MSF continues to fight cholera in Chad's capital city

New infections are at a rate now of 70 people per day. New MSF cholera facilites are already full.
ALT Djerassem Mbaiorem/MSF

Brussels/N'Djamena - The cholera epidemic that started mid June in Chad is still raging, with more than 2,000 people infected, and with over 100 deaths. The new cholera treatment center (CTC) built by Médecins Sans Frontières (MSF) in the capital city, N'Djamena, opened one week ago (August 24) and is already full.

Built in four days, the MSF CTC filled its capacity of 80 patients soon after its opening.

"Treatment is relatively easy if patients are found early enough," explained Stéphane Heymans, MSF Head of Mission for Chad, recently back from N'Djamena. "Patients usually stay two or three days in the Center. We currently have a turnover of some 35 people each day."

The principal objective of building the Center was to take the pressure off the existing facilities, such as the 'Hôpital Liberté' run by the MoH. This hospital has a capacity of 100 patients. At a rate of 70 new cases a day, the situation is extremely worrying in N'Djamena, which numbers around one million inhabitants living in precarious sanitary conditions.

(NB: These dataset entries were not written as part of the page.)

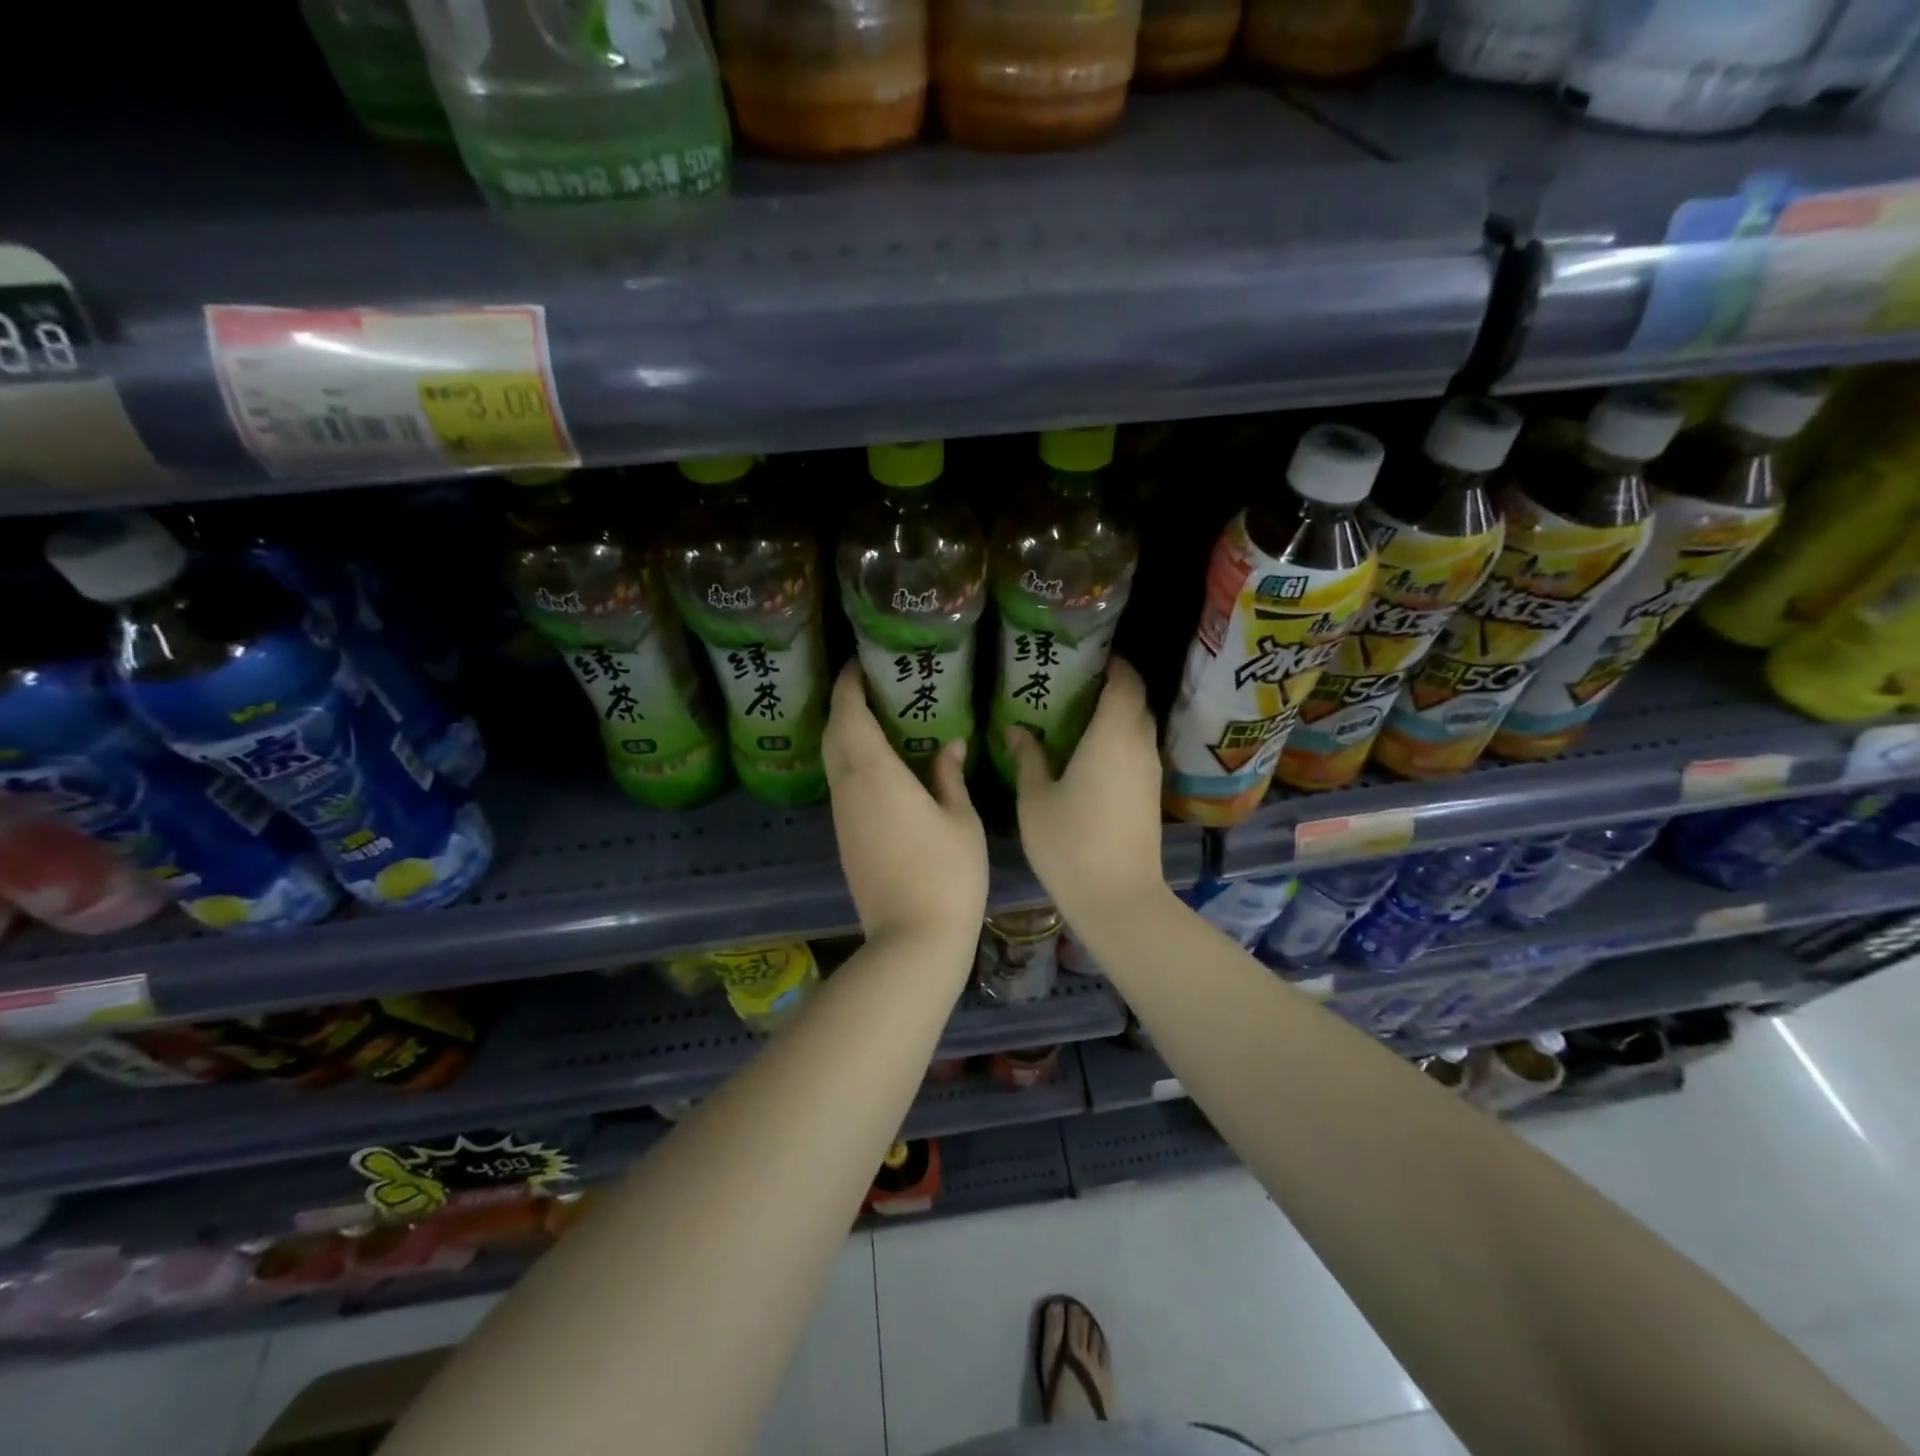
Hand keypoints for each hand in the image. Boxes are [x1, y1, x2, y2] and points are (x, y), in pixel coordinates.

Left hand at [824, 662, 987, 949]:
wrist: (913, 939)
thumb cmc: (948, 874)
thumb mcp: (960, 819)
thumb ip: (949, 777)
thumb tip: (949, 745)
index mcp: (875, 774)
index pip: (848, 715)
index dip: (848, 684)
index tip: (859, 663)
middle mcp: (848, 789)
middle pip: (832, 734)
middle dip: (844, 704)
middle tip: (870, 684)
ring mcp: (842, 817)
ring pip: (833, 761)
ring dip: (845, 733)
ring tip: (877, 716)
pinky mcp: (844, 839)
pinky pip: (841, 785)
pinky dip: (852, 762)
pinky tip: (879, 764)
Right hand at [1003, 657, 1165, 925]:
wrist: (1118, 897)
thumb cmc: (1069, 842)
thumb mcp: (1036, 798)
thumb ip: (1028, 757)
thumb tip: (1016, 729)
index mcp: (1113, 735)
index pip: (1126, 682)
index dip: (1114, 664)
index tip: (1090, 657)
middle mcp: (1139, 746)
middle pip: (1136, 703)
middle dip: (1113, 688)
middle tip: (1075, 687)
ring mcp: (1150, 773)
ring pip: (1140, 730)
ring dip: (1117, 718)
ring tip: (1079, 719)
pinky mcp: (1151, 796)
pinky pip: (1138, 754)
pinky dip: (1120, 743)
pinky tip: (1091, 757)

MSF activities at the CTC include consultations and hospitalization. It is staffed by local Ministry of Health (MoH) personnel and run with the help of an MSF team of three expatriates (a medical coordinator, a nurse, and a specialist in water and sanitation). MSF is also providing supplies, such as standard kits for treating cholera. 221 patients have already been treated at the Center and eight of these have died.

One of the main problems with cholera is the stigma linked to the disease.

"The local population is well aware that cholera is due to a lack of hygiene, so, people wait for the last moment to come to our center," said Heymans. "When these patients arrive, the disease is already in a well-advanced stage."

Controlling the spread of the disease is the other essential issue. In addition to treatment, it is crucial to isolate patients and disinfect their houses.

"As soon as a sick person arrives at the CTC, one of our three mobile teams is sent to his home to spray chlorinated water inside the house and on clothes," explained a local MSF nurse. "This should protect the people still living on the premises."

MSF has been working in Chad for 20 years. Part of the organisation's role in the country is supporting the MoH in fighting cholera, meningitis and measles epidemics. The last MSF intervention related to cholera was in 2001. At that time, 5,000 cases were registered.